We wouldn’t have to be together in that room anticipating the worst possible thing I could imagine happening to me.

Then, he had made me close my eyes and given me evidence to examine and catalog and consider.

I’m sure my mom could write a poem about it, how he made me close my eyes and gave me back some of the vision I had lost, and all I can say is that what happened is something like that and something much more fun, too.

If you’re a scientist, moments like today where the experiment is running well and there is so much information coming back from it you’ll never be able to sort through it in your lifetime, well, that’s fun.

Then he had told me that I was the one, all along, leading the way.

Which is maybe why, at the end, before I had to run to meet my bus because I had actually almost lost track of time, I hugged him.

Tight, too, one of my patented Jenny Wright hugs that friends ask for, particularly, when they need some squishy happiness.

He’d said oof, and I squeezed him and pushed my face against his collarbone, smiling, all high from everything that I’d learned.

He was minty and tall, his sweater scratchy, and I didn’t expect a hug back because maybe that wasn’t allowed or something, but then I found out what absurdly long arms are nice for, which mainly seems to be their ability to get themselves all the way around decent-sized and grateful women.

He hugs tight, too.

The heat has made my little row house almost a little too warm, but I haven’t been completely warm all day so I let it run, sinking into the silly-looking papasan chair my mom insisted on getting me for my place, and as usual, she’s right because it is such a comfortable cradle for my round butt and exactly right for when I want to rest my body but my mind isn’t ready to sleep.

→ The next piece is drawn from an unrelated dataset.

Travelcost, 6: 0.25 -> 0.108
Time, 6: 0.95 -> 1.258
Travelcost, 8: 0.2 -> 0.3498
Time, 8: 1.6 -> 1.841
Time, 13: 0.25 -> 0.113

I snuggle into my silly chair, where I can watch the snow through the living-room window and watch for his avatar to highlight, letting me know he’s there.

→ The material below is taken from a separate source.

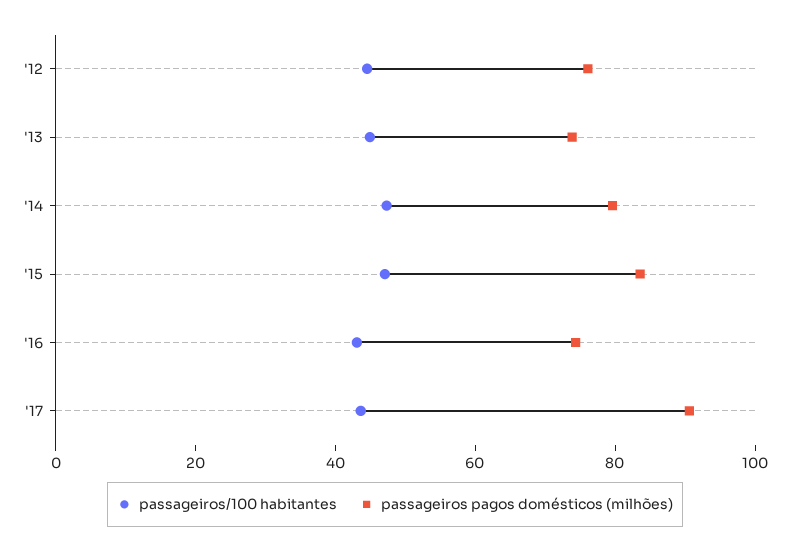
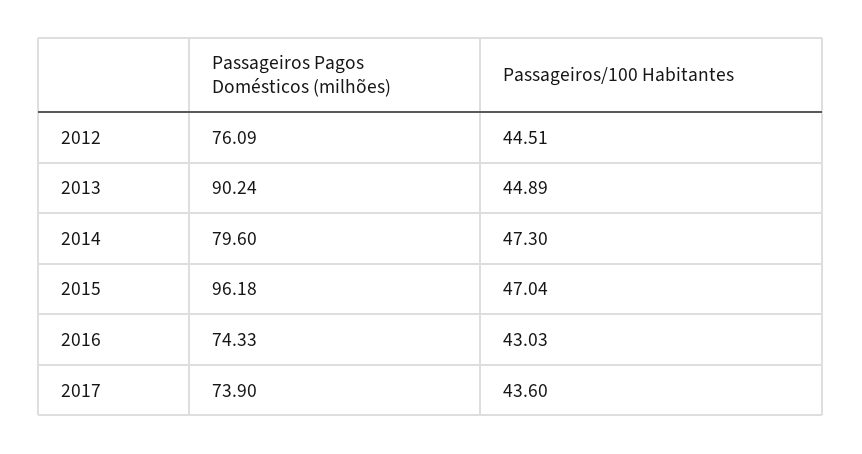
passageiros pagos domésticos (milhões), '13: 75 -> 90.24
passageiros pagos domésticos (milhões), '15: 85 -> 96.18
passageiros pagos domésticos (milhões), '17: 90 -> 73.9

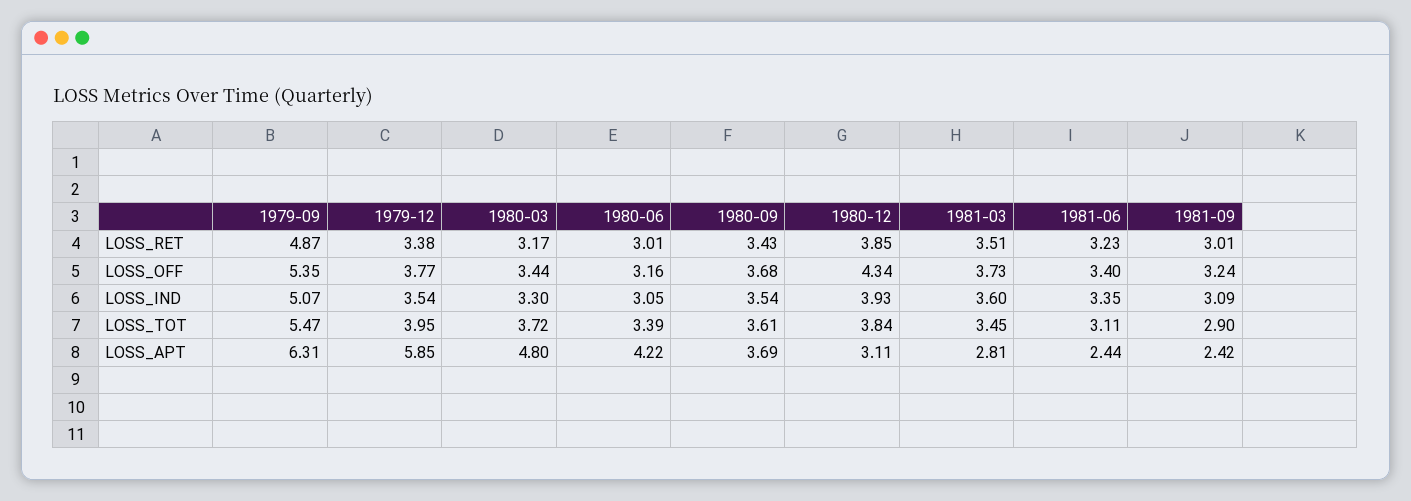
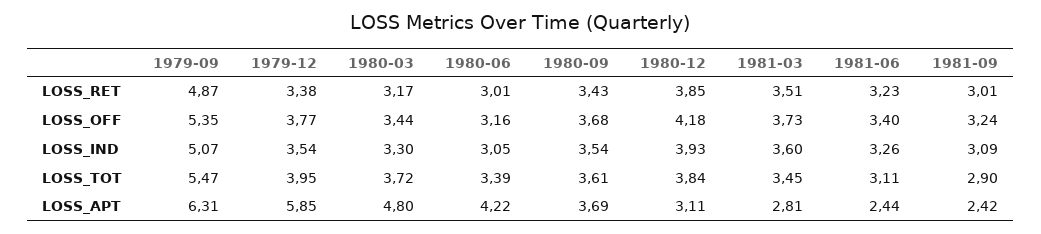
1980-12, LOSS_OFF: 4.34 -> 4.18
1981-06, LOSS_IND: 3.35 -> 3.26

I start my message like I always do.

What did you see today?

We exchange a few stories, and then C writes,

When I was a kid the neighbors had this bulldog, Sergeant. They were an older couple and couldn’t give him the exercise he needed, so they paid me five dollars a week to exercise him.

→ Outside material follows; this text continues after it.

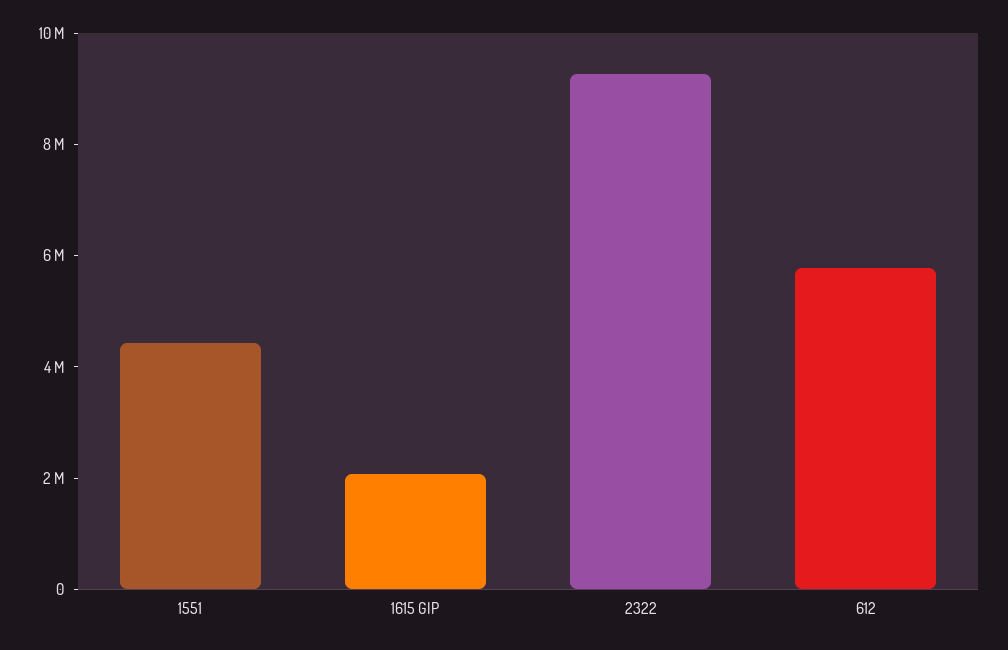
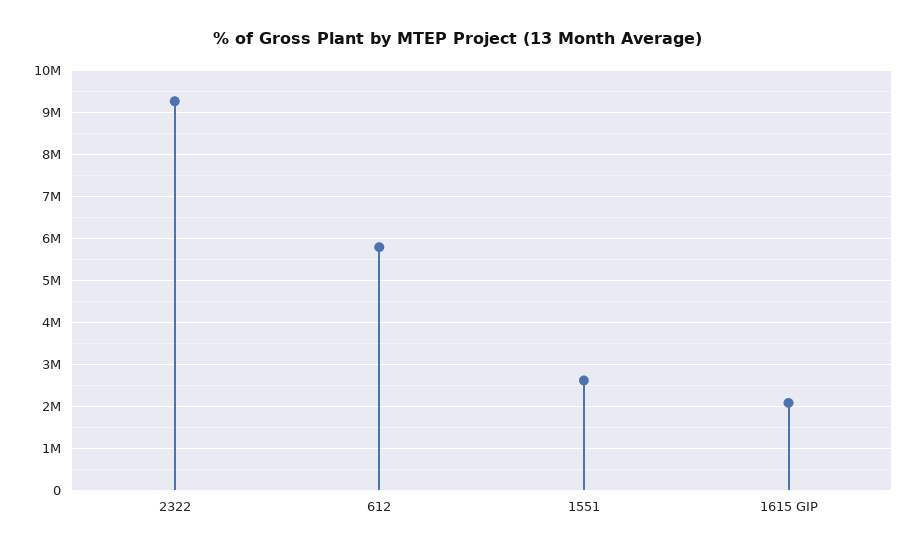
1551: 4500000 -> 2600000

C has been feeling nostalgic this evening. He posted a picture of a bee on a flower, the yellow-and-black fur of the bee so sharp I wonder why I’ve never tried to pet a bee before.

When I ask him about it, he sends a long and rambling message about honeysuckle vines and the best way to pull out the stamens and taste the nectar, something his grandma had taught him.

His other picture has taken me a long time to guess what it is, it’s so close-up, everything in the frame is black and shiny and convoluted like grainy leather, and he finally gives in and tells me it’s a dog’s nose.

So now I am reading his messages about Sergeant and how he was an epic dog and how it all turned out like that Henry Huggins story by Beverly Cleary where the dog has to choose who his real owner is.

That book has always made me cry.

I look out my three living-room windows, curtains open to show off the view of the swirling snowflakes, and there is now a wall of harsh orange light, and shadows all around the edges. The orange light is from the streetlights outside, and my strange night vision is making giant halos around every beam of it, obliterating the ability to focus on anything distinct.

I keep forgetting that before I sit down at my computer in the evenings, or with a laptop, I should turn lights on inside the house. The dark sneaks up on me in the winter and it’s not good for my eyes, just as it’s not good for anyone’s eyes, to stare into the backlit screen while everything else is dark.